Why the popularity of VR and AR will be a slow process

On January 02, 2018, there was a huge obstacle to the transition to head-mounted mobile computing. Unlike smart phones, this requires a dramatic change in consumer behavior. The head is a new concept. If people are to accept this new thing, the industry needs to first explain to them what this is. Therefore, the head may appear more like a personal computer (it took 15 years) than the smartphone (2 years).

In the new era of the Internet explosion in the early 1990s, we often draw on a chart of consumer technology adoption rates. The data shows that the speed of adoption will continue to accelerate, and smartphones and tablets have already proved this, but the popularity of such devices is built on a certain basis.

In the United States, for example, it took 50 years for the country to achieve electricity throughout the country; fixed telephones took 30 years; radios took 20 years; televisions took 10 years; and the Internet took less than 5 years. We cannot include AR and VR. In contrast, AR and VR are more like a personal computer that took 15 years to reach a turning point. Obviously, personal computers have spent a long time in integrating into our lives.

Throughout the 1980s, it was widely believed that novelties such as personal computers were among the first adopters of technology enthusiasts and rich people. It took a long time for the personal computer to gain popularity in the office. Personal computers are expensive, whether for entertainment or educational purposes, and they run expensive discs. If the computer has a modem (people think this is a peripheral, like a speaker), you have to use a separate program to open it. I remember that in 1993, I needed to open several programs to get online. One for TCP/IP; one for modems; one for Netscape Navigator web browsers; and one for IRC (a type of web chat protocol).
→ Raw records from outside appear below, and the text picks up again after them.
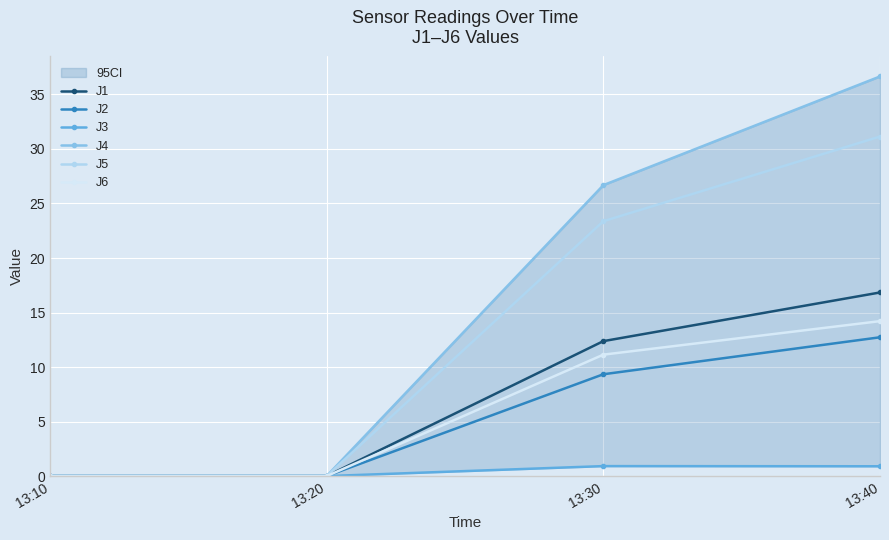

What is the approximate value of J3 at 13:30?

0.9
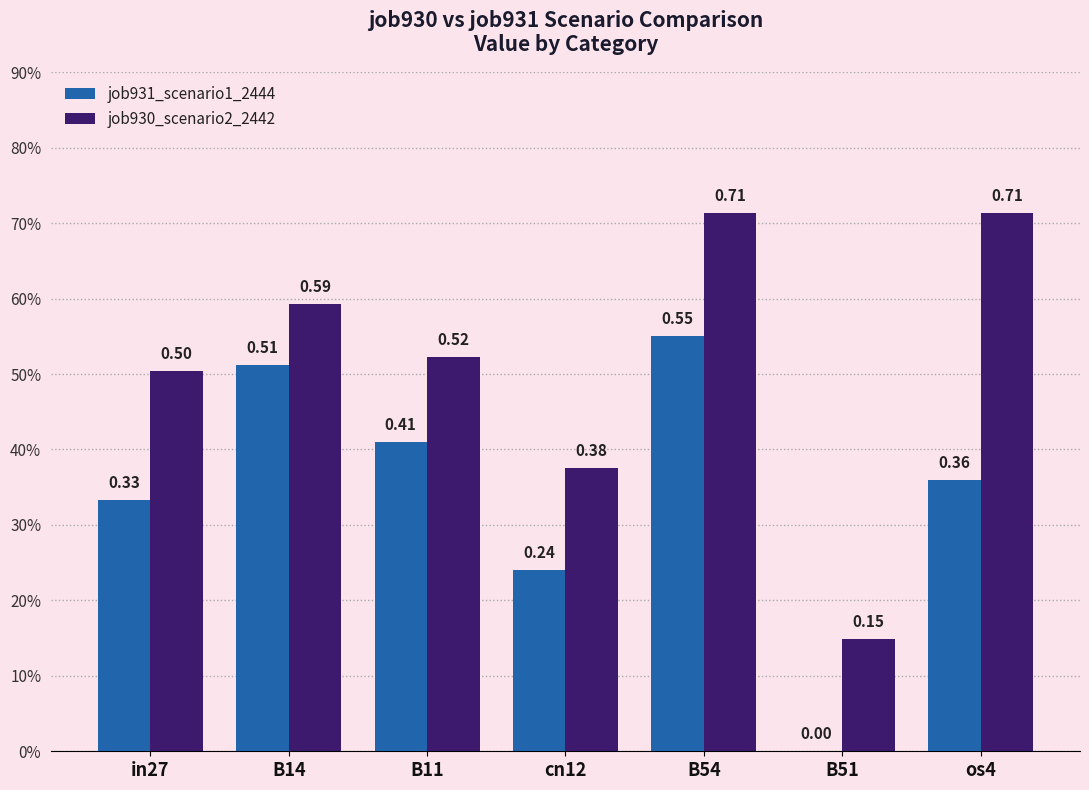

Which has a higher value, in27 or B51?

in27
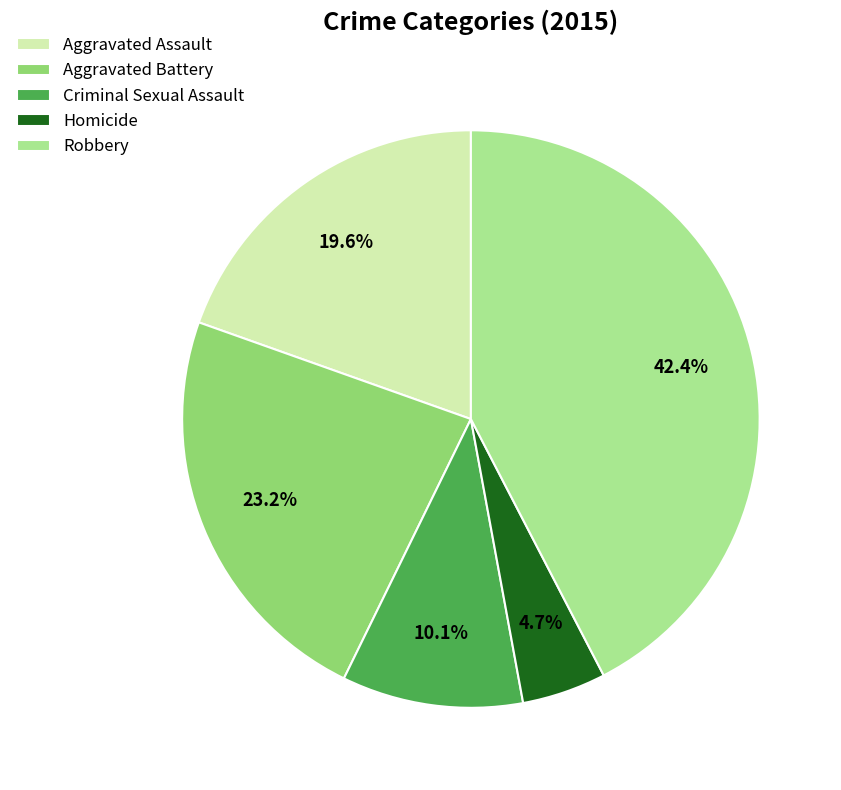

To the nearest percent, what is the combined percentage of Aggravated Battery and Aggravated Assault?

43%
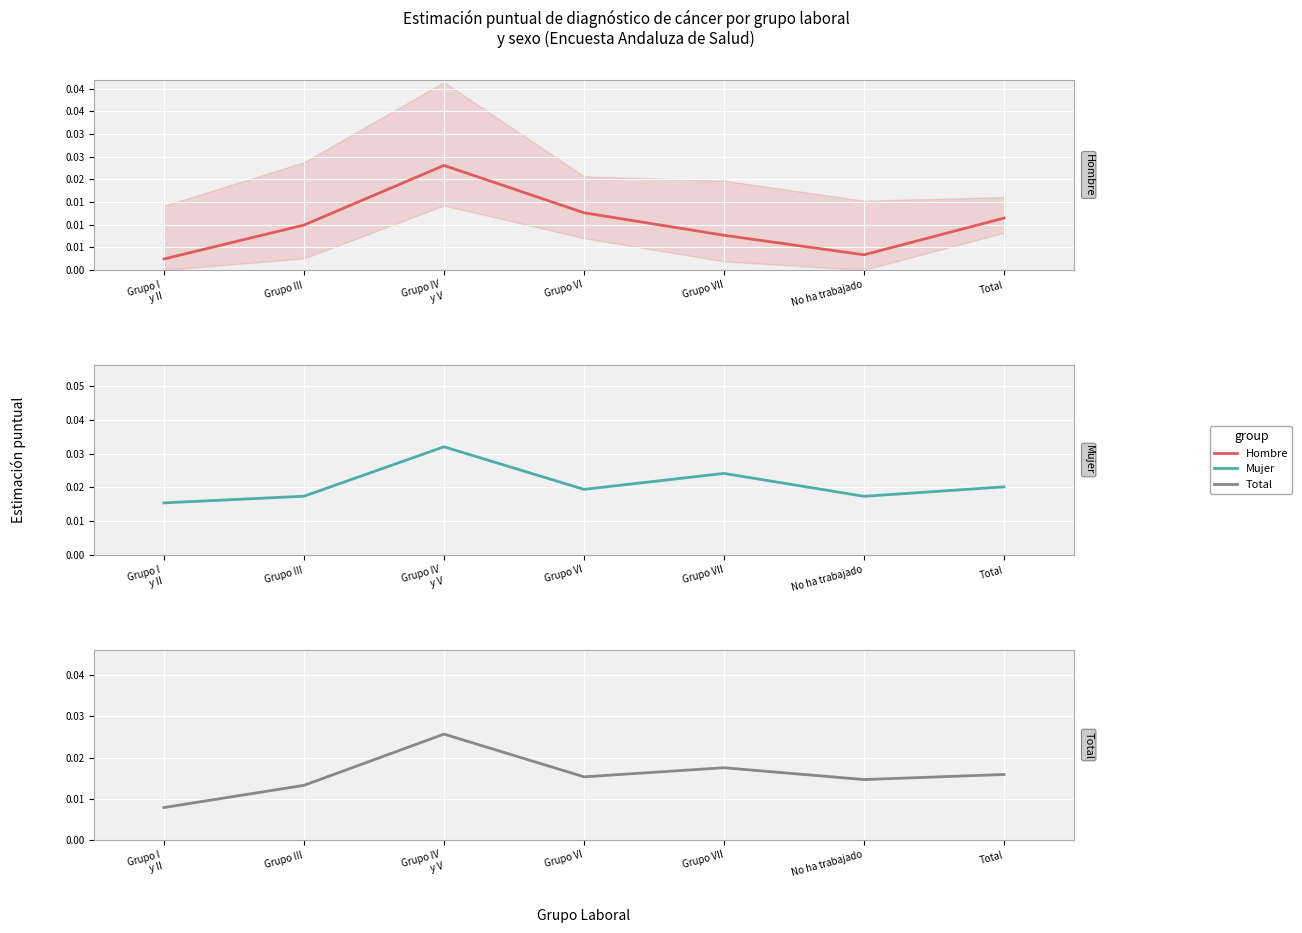

Rank the series by their maximum value, from lowest to highest.

Hombre, Total, Mujer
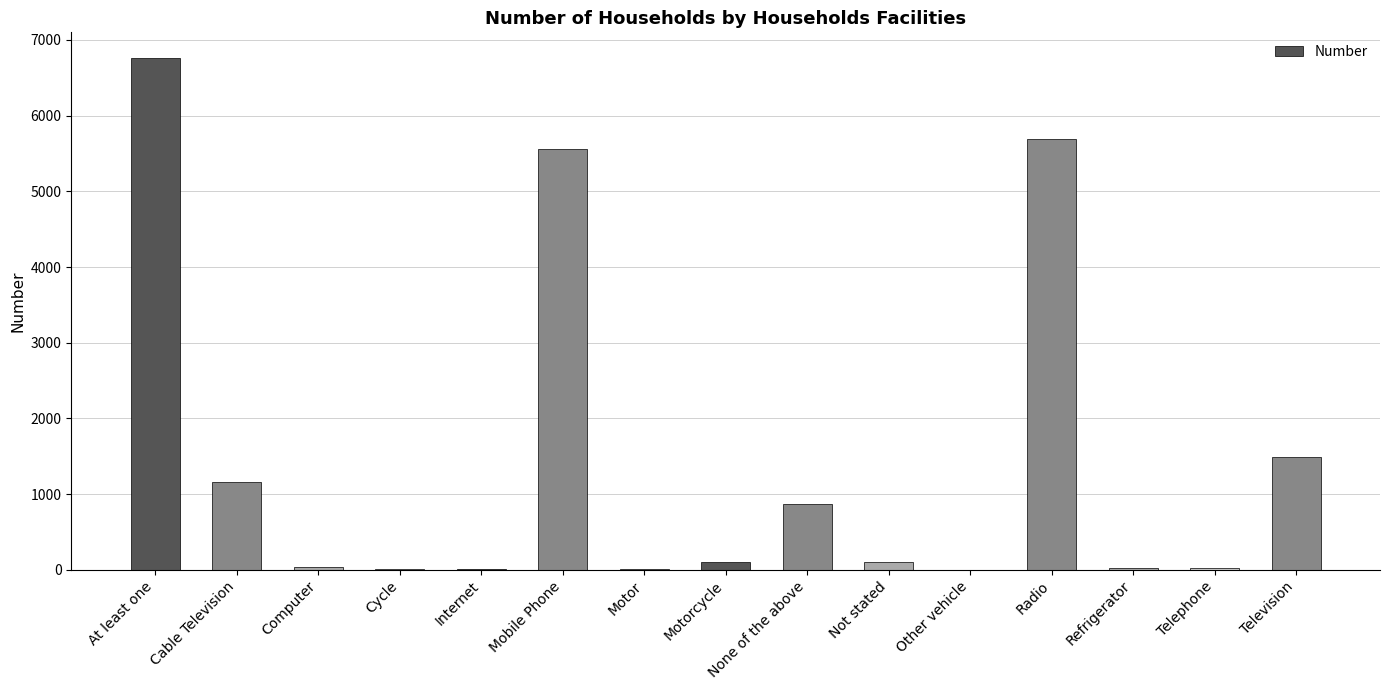

What is the change in value from Computer to Television?

+1460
However, when PCs encountered online services, their development immediately turned into a turning point. The emergence of online services such as AOL and Prodigy, as well as the integration of all of the different Internet software into a single plug-and-play program, has brought the PC to a turning point. By 1996, everyone needed to buy a personal computer, because at that time, the value proposition of the personal computer was already very clear and practical.

At the beginning of the 21st century, most people ushered in the first smart phone: the BlackBerry, which allows users to send and receive mail anytime, anywhere. Soon, consumer phones have such capabilities, and people get free upgrades during normal cell phone replacement cycles. All this is based on the original foundation, and wireless providers and handset manufacturers are constantly working to optimize.

Mobile AR is able to turn the camera into a window in which we perceive the world in a new way, which has been on Android phones since 2015. The iPhone is in the fall of 2017. Because of the size of the Apple device, thousands of users have acquired an AR-compliant smartphone in a matter of days. There are two current problems: First, there is a lack of applications, and most applications currently lack substantive applications or just game optimization; then, reaching out and holding mobile phones to perceive the world may be the worst form of human accidental inventions.

Current augmented reality is particularly effective for businesses (such as computers in the 1980s), but they are largely unsuitable for consumers. For consumers, AR is not yet mature. The device has fundamental problems in optics and in the field of view. In addition, costs are rising, not decreasing. The interface solution is also not obvious. At present, the headlights of AR headlights are mainly concentrated in large companies and some mysterious startups. The most striking is Magic Leap, which officially released the first device in December last year: Magic Leap One and plans to provide products to developers in 2018.

Ironically, the real practical problem is not the device itself. The problem lies in the cloud, involving bandwidth, compression, artificial intelligence and other unresolved issues, and the lack of a geospatial social "AR cloud" that allows glasses to be context aware. For VR, the problem is simpler but more difficult. Navigation through hand controls is not natural, and motion sickness still plagues users. The optics are terrible. At the current resolution, the pixels are still visible, creating a screen effect. In addition, even if it is the current high-end head display, its field of view is only only 110 degrees.

The rapid progress of smart phones has “spoiled” us. We have lost patience with the development of technology. We only hope that the future will come soon. However, VR and AR take time, and we need to be patient.